TASK REQUIREMENTS: Without skipping anything, transcribe the listing that follows.
══════════
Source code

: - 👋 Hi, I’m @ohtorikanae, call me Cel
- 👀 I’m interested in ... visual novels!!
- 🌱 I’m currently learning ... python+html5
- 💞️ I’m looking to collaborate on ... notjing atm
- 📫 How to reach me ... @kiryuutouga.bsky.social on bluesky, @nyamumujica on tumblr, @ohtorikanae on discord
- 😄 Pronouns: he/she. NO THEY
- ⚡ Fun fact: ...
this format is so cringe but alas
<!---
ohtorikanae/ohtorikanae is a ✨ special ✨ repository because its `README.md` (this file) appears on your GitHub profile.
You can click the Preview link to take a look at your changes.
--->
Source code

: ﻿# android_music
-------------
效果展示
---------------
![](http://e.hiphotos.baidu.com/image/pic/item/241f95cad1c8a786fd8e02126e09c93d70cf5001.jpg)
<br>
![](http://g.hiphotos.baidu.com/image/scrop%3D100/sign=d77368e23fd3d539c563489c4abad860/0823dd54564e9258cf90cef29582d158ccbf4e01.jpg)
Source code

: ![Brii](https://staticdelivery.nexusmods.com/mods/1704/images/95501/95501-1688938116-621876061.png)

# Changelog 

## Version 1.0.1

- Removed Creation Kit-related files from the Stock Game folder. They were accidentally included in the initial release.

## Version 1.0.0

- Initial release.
══════════
ANSWER:
Source code

: - 👋 Hi, I’m @ohtorikanae, call me Cel
- 👀 I’m interested in ... visual novels!!
- 🌱 I’m currently learning ... python+html5
- 💞️ I’m looking to collaborate on ... notjing atm
- 📫 How to reach me ... @kiryuutouga.bsky.social on bluesky, @nyamumujica on tumblr, @ohtorikanae on discord
- 😄 Pronouns: he/she. NO THEY
- ⚡ Fun fact: ...
this format is so cringe but alas
<!---
ohtorikanae/ohtorikanae is a ✨ special ✨ repository because its `README.md` (this file) appears on your GitHub profile.
You can click the Preview link to take a look at your changes.
--->
Source code

: ﻿# android_music
-------------
效果展示
---------------
![](http://e.hiphotos.baidu.com/image/pic/item/241f95cad1c8a786fd8e02126e09c93d70cf5001.jpg)
<br>
![](http://g.hiphotos.baidu.com/image/scrop%3D100/sign=d77368e23fd3d539c563489c4abad860/0823dd54564e9258cf90cef29582d158ccbf4e01.jpg)
Source code

: ![Brii](https://staticdelivery.nexusmods.com/mods/1704/images/95501/95501-1688938116-621876061.png)

# Changelog 

## Version 1.0.1

- Removed Creation Kit-related files from the Stock Game folder. They were accidentally included in the initial release.

## Version 1.0.0

- Initial release.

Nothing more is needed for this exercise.